The poem is about a human person who is actively and willingly used as a hunter. The person is like a loaded gun that is condemned to remain inactive until the owner takes possession of it. The gun has in it energy that is capable of stirring echoes in the mountains and energy capable of lighting up valleys. Despite all these, it is deadly and that is why the owner uses it against his foes. The hunter also uses the gun to speak for him. When reading the poem there is a sense of power based on rage. The speaker compares her life to that of unused loaded gun that fulfills its purpose to kill and finds joy in performing the purpose.
The conventional understanding of the metaphor of the poem lies in the idea that the “Master” is God. The speaker is thus picked up by God and becomes his marksman. The speaker after being picked becomes a staunch defender and fulfils its role of being powerful. She acts only at the master’s bidding, shares his voice and in someway becomes immortal (Emily and Vendler, 101). Serving God therefore makes the speaker further the power of her existence.Dickinson uses implicit criticism to portray God as a murderous hunter of man. He describes that he uses death to gleefully execute people. She portrays God as aloof, vindictive, insensitive and invasive to man.

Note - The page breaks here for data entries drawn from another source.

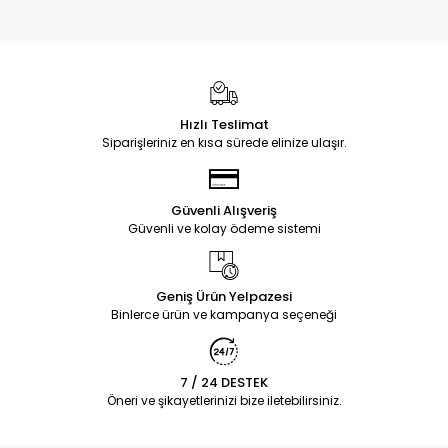
Hızlı Teslimat
Siparişleriniz en kısa sürede elinize ulaşır.
Güvenli Alışveriş
Güvenli ve kolay ödeme sistemi
Geniş Ürün Yelpazesi
Binlerce ürün ve kampanya seçeneği
7 / 24 DESTEK
Öneri ve şikayetlerinizi bize iletebilirsiniz.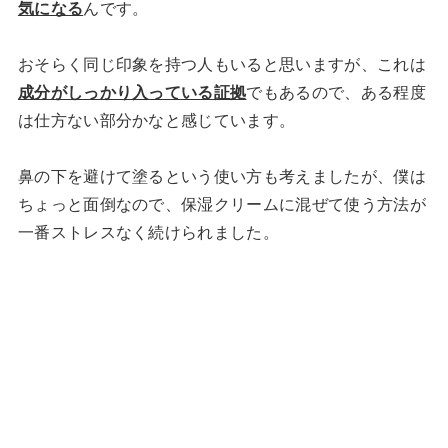
気になる
んです。
おそらく同じ印象を持つ人もいると思いますが、これは
成分がしっかり入っている証拠
でもあるので、ある程度
は仕方ない部分かなと感じています。
鼻の下を避けて塗るという使い方も考えましたが、僕は
ちょっと面倒なので、保湿クリームに混ぜて使う方法が
一番ストレスなく続けられました。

From the beginning, the poet stood at the corner without purpose. She was then found by a hunter who knew her purpose because he was her “Master.” The master therefore used her to express this purpose. Like a gun (used symbolically) she is used for shooting the. The female deer (doe) is presumably killed by the hunter during his hunting spree. Picking a feminist point of view, this represents how female writers are forced to suppress or kill part of themselves to write. The speaker has power, control and a destructive purpose that creates joy and satisfaction in her personality. The speaker says that she (the gun) will live longer than the master i.e. “Though I than He – may longer live” (Emily and Vendler, 101) but it may not be true living because it is stated that she has no power to die. This is so because in the context of life, death defines life. The poet writes, “He longer must – than I –” this means that the speaker will last longer than the master and the master in the true meaning of the world will outlive the speaker.

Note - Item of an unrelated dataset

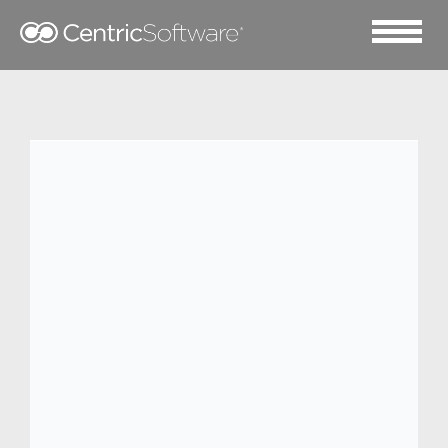
2019 四月 18
How to Build a Business
Case for PLM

Hunting in the woods helps reestablish a close relationship with nature and establishes a sense of control. This is expressed by the words “the woods are sovereign.” The speaker prefers to stand guard over the master than share his soft downy pillow. We realize that she refuses the softer life and prefers the homelier alternative (Emily and Vendler, 102). The central dilemma of the poem becomes that of the fusion of force and the agent, violence and the perpetrator and the gun and the owner. This is clearly highlighted in the second stanza where the speaker uses the word “we” to fuse together their acting as one. The gun symbolizes power, rage and violence. Guns are always dangerous since they have the power to take away life by a single shot. Introducing the reader to the gun enables us to edge and be attentive when reading the rest of the poem. The gun therefore becomes an extended metaphor in the poem since it represents the speaker’s power to kill. When loaded, it can be used for hunting since it is deadly.
The poet writes “every time I speak for Him …. “ -taking on his voice” (Emily and Vendler, 101) to indicate that every time the gun goes off it communicates something for the master. In the fifth stanza, the two are indistinguishable. The usage of the statement “Yellow Eye..” refers to the gun explosion picked from the sentence ‘on whom I lay…an emphatic Thumb.’ The thumb clearly means that the owner cocking the gun making it ready for action. The last stanza also fuses the entities together by tying their lives and deaths together (Emily and Vendler, 105). The stanza makes this interdependence complicated making it impossible to distinguish one from the other. The speaker has deliberately shed the self protective layer of protective feminine personality as symbolized by the use of ‘doe’ and ‘deep pillow of masochistic eider duck’ to uncover the true self within. It depicts a kind of hardness, rage and the desire for revenge and aggression.
Like Dickinson’s other poems, the theme of death and supremacy is evident here. Death is not powerful in the poem but the ability to die is highlighted as the most powerful act. It clearly shows how intricate life and death are tied such that one cannot exist without death. Thus the explanation that the gun “may longer live” that the master, means that the gun does not really live at all since it has no power to die (Emily and Vendler, 105). Despite the dangers expressed by the personality and the recognition of the apparent dehumanization personality, the poet takes a great risk of being murderous. She portrays herself as a gun with rage becoming part of her being. Rage defines her inhuman and unwomanly thought making her a master of herself. Finally, the poem’s depth of thought, ambiguity, style, concise language and simultaneous definitions combine to make the poem a master piece.